=== Available data ===

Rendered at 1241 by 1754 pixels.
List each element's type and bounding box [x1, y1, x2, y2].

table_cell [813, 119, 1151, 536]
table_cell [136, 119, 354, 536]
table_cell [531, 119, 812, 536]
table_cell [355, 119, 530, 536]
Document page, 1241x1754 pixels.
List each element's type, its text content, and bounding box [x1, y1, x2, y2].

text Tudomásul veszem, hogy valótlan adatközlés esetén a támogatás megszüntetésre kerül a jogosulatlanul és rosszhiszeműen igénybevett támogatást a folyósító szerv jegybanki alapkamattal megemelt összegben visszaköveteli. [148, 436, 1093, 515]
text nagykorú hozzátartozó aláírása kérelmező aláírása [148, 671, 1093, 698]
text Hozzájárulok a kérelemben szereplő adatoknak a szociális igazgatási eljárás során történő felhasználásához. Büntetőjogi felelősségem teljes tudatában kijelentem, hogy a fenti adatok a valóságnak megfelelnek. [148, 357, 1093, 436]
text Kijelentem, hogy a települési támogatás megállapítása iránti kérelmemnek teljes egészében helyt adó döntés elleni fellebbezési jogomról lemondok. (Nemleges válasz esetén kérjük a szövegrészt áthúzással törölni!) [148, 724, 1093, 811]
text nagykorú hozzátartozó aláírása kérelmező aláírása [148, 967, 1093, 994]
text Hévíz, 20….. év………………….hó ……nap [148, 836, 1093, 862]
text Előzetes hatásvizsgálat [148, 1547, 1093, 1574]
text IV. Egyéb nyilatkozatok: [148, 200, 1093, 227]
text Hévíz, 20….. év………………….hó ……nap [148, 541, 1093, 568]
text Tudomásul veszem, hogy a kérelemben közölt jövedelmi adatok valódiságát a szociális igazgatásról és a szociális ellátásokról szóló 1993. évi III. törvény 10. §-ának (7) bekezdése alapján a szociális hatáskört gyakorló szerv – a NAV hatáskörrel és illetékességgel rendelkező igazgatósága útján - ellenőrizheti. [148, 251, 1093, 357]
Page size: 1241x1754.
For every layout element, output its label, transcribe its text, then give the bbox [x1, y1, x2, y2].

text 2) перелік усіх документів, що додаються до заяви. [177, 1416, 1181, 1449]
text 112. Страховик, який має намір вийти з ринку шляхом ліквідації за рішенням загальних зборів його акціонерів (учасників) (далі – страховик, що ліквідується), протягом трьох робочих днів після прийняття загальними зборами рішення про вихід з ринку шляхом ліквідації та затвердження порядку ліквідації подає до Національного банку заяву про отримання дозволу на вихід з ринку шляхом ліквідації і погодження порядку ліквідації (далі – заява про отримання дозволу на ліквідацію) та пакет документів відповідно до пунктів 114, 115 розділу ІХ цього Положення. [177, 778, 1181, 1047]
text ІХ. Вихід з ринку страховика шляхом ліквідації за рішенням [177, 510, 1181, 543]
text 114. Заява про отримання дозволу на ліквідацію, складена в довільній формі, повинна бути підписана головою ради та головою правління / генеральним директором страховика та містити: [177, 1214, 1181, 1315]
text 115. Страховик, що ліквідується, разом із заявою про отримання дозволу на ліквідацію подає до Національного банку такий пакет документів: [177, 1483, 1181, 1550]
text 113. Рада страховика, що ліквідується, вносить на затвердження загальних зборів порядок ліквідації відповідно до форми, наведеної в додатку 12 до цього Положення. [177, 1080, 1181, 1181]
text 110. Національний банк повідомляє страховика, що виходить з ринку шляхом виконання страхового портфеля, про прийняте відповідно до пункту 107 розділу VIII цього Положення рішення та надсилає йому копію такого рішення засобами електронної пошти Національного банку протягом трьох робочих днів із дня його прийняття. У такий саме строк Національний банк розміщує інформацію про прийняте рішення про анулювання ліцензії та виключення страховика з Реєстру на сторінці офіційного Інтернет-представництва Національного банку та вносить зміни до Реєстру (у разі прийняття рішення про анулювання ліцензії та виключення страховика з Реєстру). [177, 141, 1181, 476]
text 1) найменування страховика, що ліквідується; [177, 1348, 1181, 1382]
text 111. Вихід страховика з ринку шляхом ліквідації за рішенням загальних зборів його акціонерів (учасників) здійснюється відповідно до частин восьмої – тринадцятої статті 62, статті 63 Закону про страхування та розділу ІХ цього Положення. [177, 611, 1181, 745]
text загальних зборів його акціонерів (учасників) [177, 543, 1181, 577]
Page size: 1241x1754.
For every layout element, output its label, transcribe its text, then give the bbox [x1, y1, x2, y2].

===

◆ What needs to be done
What are the lines above, starting at the one with "List each element's type and" and ending at the one with "Document page, 1241x1754 pixels."? Give them again exactly, and only them.

◆ Response to the exercise
List each element's type and bounding box [x1, y1, x2, y2].

table_cell [813, 119, 1151, 536]
table_cell [136, 119, 354, 536]
table_cell [531, 119, 812, 536]
table_cell [355, 119, 530, 536]
Document page, 1241x1754 pixels.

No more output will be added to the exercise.